俺はそう言われ少し安心した。夢の中とはいえ、割と忙しなく動いていたので、少し休憩がしたかったのだ。


「結構人数差あるけど勝てるのか?」


俺は005と呼ばれる赤髪の女の子に聞いてみた。


「はい、我々は人間と違う種族ですからご安心あれ、そうこう話しているうちに先頭が終わりましたね。」


そういえば銃声がやんでいる。俺は005について行き戦闘していたメンバーと合流した。




歩き始めて1日。疲労も限界に達したところでリーダーと呼ばれている女性が足を止めた。


「ここだ。」


ようやく本拠点に着いたらしい。


「ようやくですね。剛さんを社長に引き渡せば今回のミッションもクリアですね。」


「あぁ。これで我々の計画も進むわけだ。」


「計画って一体なんなんだ?」


俺は計画が何なのか気になったので005に聞いてみた。


「すみません……私もあまりよく分かっていないのです。この後、社長に会うのでその時に説明されるかと。」


「着いたぞ。社長とお前は昔あったことがあるらしいな。あまり緊張せず楽に話すといい。」


「会ったことがある....?」


扉が開くとそこには100人ほどの武装集団が両端に立っており、その中心にマスクを着けた人が椅子に座っていた。


「社長、連れて来ました!」


「苦労をかけたな、アン。」


社長と呼ばれている人が話しかけてきた。


「久しぶりだね少年。会うのは1年振りくらいかな?」


中心にいた人が俺の方に向かってくる......俺は向かってくる人が誰なのか分からなかった。
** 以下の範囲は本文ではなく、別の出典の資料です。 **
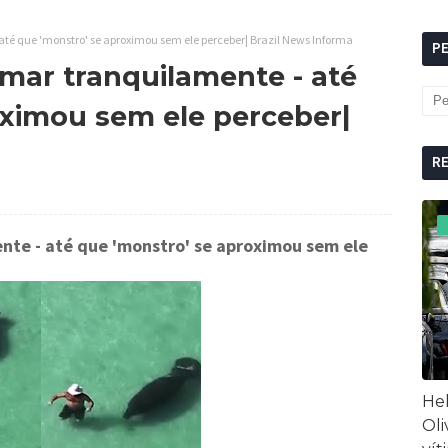
té que 'monstro' se aproximou sem ele perceber| Brazil News Informa
P
 mar tranquilamente - até
oximou sem ele perceber|
R
nte - até que 'monstro' se aproximou sem ele
Hel
Oli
「すまない。俺はあんたの声だけでは思い出せない。マスクを外してもらいたい!」


「......分かった。少年。これでいいかい?」


「.......え...」


マスクを外した姿は女性で俺のよく知る人だった。


「沙耶.....さん......」


目の前にいたのは沙耶さんだった。俺は、沙耶さんに話しかけようとした瞬間、酷い目眩が俺を襲った。


「う......沙耶......さ.....」


「少年!大丈夫.....」


俺は意識を失ってしまった。




「は!」


俺は勢いよく状態を起こすとそこは自分の家だった。


「夢......だったのか?にしてもやけにリアルな.....」


「剛くん、大丈夫ですか?昨日から体調が優れなさそうで心配だったんですよ。」


「リリ、か。今何時だ?」


「12時25分です。」


俺は20分も眠っていたのか。ここ最近毎日10時間勉強していて疲れてたらしい。今日は大事を取って休むか。
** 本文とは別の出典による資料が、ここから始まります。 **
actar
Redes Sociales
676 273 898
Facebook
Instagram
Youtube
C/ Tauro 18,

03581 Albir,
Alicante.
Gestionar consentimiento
「ごめんリリ。今日は体調が優れないから休みでいいか?明日また来てくれ。明日は.....木曜日だから昼からお願いな。」


「......剛くん、何を言ってるんですか。今日が木曜日ですよ。寝ぼけてるんですか?」


「え....。.」


どうやら、俺は昨日から1日中寝ていたらしい。そんなに疲れが溜まっていたのかと衝撃を受けた。
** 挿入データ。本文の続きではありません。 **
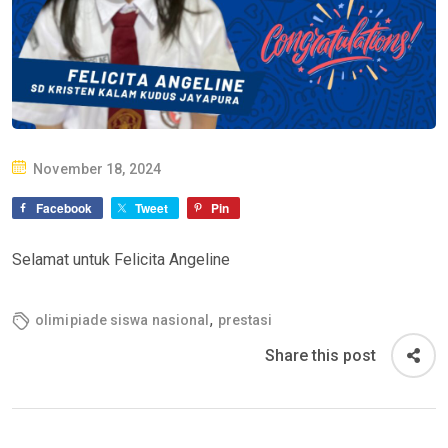
P
November 18, 2024
O
Facebook
Tweet
Pin
S
T
Selamat untuk Felicita Angeline
E
D
,
olimipiade siswa nasional
prestasi
O
N
Share this post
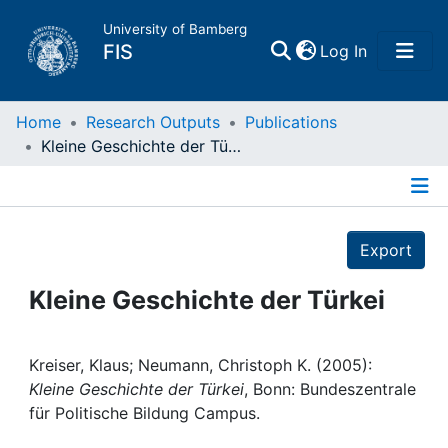
University of Bamberg
(current)
FIS
Log In
Home
Home
Research Outputs
Publications
Kleine Geschichte der Türkei
Publications
Details
Research Data
Export
Projects
Kleine Geschichte der Türkei
People
Kreiser, Klaus; Neumann, Christoph K. (2005):
Kleine Geschichte der Türkei
, Bonn: Bundeszentrale
Institutions
für Politische Bildung Campus.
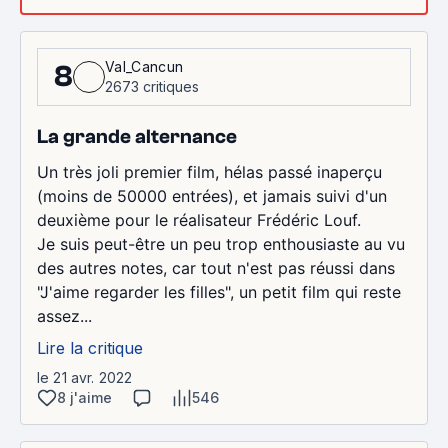
Val_Cancun
8
2673 critiques
La grande alternance
Un très joli premier film, hélas passé inaperçu
(moins de 50000 entrées), et jamais suivi d'un
deuxième pour le réalisateur Frédéric Louf.
Je suis peut-être un peu trop enthousiaste au vu
des autres notes, car tout n'est pas réussi dans
"J'aime regarder les filles", un petit film qui reste
assez...
Lire la critique
le 21 avr. 2022
8 j'aime
546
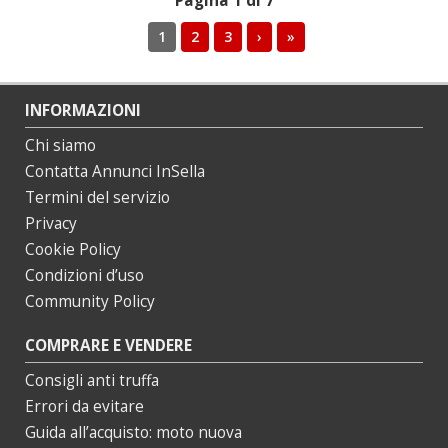
Pagina 1 di 7
1
2
3
›
»
INFORMAZIONI
Chi siamo
Contatta Annunci InSella
Termini del servizio
Privacy
Cookie Policy
Condizioni d’uso
Community Policy
COMPRARE E VENDERE
Consigli anti truffa
Errori da evitare
Guida all’acquisto: moto nuova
「今日はまだ体調が優れないようですので帰りますね。あと、あと1ヶ月半で8月の模試があります。明日からは基礎に加えて応用も挟んで行くので心してくださいね。」


いつもはあまり笑わないリリだが少し微笑んでいた。リリは俺の体調を気遣ってくれているのだろうか。その気遣いが俺は少し嬉しかった。




「剛くん、今日は日本史の一問一答オンライン対戦をしてもらいます。」


「オンライン対戦?」


リリは最近発売したVR型ゲーム機とソフトを俺の机に置いてきた。このVRは自分の意識をゲーム内に転送し、自分自身を動かすことができる今話題のゲーム機だ。


「これは我社が出しているソフトです。中には2014年から2024年までの日本史の過去問が入っており、ランダムに問題が出されます。剛くんにはこのアプリ内の対人戦でマスターランクまで行ってもらいます。」


そんなことまで株式会社モラトリアムはしているのか......。説明書を見ると長々とした文が書かれていた。


「俺、説明書見るの苦手なんだよね。リリ、これ要約してくれない?」


「馬鹿なんですか?これも勉強です。これくらい読んで理解できないと共通テストの文も読むこと出来ませんよ?」


ぐうの音も出ない......。俺は渋々、説明書を読むことにした。


要約するとこうだ。


まず100問一問一答を解き、正解数に応じて相手にダメージが入っていく。先に相手のライフを削った方が勝ち。というゲームだ。


「剛くん。ちなみに日本史の他にも英語の単語のソフトもあります。今の剛くんは単語をできていないので後々やることだけ頭に入れておいてください。」


「分かった。それじゃあプレイするぞ。」


俺はゲーム機を頭に装着し、目を閉じた。